The decision that will define Democrats for a decade

For all these reasons, many experts in voting and elections believe that the choices Democrats make regarding their democracy and voting-reform agenda represent a fundamental crossroads in American politics. Passage of these laws wouldn’t guarantee a sustained period of Democratic political dominance: In both 2016 and 2020, Trump’s incredible mobilization of infrequent white voters demonstrated that Republicans could compete in a high-turnout environment. But failing to pass the laws might ensure the reverse: a lasting Democratic disadvantage. The absence of national election standards would further entrench the current system, which has allowed Republicans to frequently control Congress, the White House, or both during the past three decades, even though Democrats have won the popular vote in seven of the past eight presidential elections.

If the Democrats don’t pass H.R. 1 and the new VRA, “there is a very good chance that America will wind up under an extended period of minority rule in which the party that represents 45–46 percent of the country can have a majority of power in Washington,” Drutman told me. “Which is not only fundamentally unfair, but it contravenes any set of democratic values and creates a sense of fundamental illegitimacy [that] is deeply destabilizing for a democracy.”

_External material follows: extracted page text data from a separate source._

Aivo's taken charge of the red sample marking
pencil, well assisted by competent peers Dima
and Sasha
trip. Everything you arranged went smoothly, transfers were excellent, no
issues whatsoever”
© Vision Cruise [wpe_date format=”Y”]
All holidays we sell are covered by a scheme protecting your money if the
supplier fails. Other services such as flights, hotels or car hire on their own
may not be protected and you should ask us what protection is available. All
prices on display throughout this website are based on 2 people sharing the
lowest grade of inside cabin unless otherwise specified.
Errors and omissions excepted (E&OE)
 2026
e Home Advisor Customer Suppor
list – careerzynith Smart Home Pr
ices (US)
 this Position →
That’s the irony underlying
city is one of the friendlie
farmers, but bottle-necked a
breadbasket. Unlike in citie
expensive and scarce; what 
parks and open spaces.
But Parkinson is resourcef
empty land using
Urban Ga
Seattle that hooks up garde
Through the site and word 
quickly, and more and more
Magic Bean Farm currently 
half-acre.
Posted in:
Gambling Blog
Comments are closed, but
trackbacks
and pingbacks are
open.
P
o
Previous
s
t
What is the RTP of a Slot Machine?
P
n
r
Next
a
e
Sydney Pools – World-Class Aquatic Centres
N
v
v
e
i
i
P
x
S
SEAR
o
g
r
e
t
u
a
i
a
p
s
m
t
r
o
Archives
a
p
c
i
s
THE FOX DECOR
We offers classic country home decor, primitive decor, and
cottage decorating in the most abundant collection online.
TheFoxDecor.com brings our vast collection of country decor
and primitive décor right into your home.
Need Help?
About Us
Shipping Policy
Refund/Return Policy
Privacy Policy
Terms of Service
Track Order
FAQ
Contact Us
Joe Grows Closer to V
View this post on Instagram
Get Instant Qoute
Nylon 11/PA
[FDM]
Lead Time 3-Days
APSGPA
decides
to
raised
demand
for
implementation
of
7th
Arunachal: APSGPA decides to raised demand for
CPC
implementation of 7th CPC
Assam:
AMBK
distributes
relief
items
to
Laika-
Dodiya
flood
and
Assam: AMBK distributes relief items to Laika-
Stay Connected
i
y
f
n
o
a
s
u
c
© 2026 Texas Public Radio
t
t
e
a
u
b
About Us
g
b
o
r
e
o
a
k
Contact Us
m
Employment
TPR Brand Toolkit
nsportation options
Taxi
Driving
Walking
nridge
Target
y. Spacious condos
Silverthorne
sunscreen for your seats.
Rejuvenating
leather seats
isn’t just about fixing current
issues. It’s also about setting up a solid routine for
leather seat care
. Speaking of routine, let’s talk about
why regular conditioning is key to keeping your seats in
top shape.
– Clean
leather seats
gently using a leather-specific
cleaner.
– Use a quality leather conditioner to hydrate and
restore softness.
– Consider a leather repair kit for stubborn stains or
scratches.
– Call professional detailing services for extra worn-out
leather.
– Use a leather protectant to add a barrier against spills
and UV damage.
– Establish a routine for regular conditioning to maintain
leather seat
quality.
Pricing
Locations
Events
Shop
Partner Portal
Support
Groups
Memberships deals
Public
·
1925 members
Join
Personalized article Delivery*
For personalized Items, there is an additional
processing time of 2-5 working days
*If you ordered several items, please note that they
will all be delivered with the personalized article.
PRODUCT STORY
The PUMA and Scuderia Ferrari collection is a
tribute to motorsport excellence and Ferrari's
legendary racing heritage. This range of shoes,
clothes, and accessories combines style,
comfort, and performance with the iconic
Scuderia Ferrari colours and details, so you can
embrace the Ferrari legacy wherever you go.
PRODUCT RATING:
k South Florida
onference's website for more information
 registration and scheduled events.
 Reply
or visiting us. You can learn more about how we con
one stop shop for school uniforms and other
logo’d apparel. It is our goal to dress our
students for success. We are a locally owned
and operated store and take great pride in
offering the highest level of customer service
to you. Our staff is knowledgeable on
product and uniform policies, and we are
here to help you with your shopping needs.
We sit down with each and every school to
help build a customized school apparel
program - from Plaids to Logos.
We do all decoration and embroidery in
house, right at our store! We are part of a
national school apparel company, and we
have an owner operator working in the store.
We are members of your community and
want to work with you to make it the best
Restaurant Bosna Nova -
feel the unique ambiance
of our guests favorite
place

Merkley, the principal sponsor of the Senate companion bill, is no less emphatic. Especially with Trump’s efforts to subvert the election, the American vision of representative government has “slid over the cliff, and [it’s as if] we caught a root, and we are just holding on by our fingertips,” he told me. “We must find a way to pass this bill. It is our responsibility in our majority … to defend citizens’ rights to participate in our democracy. There is no other acceptable outcome.”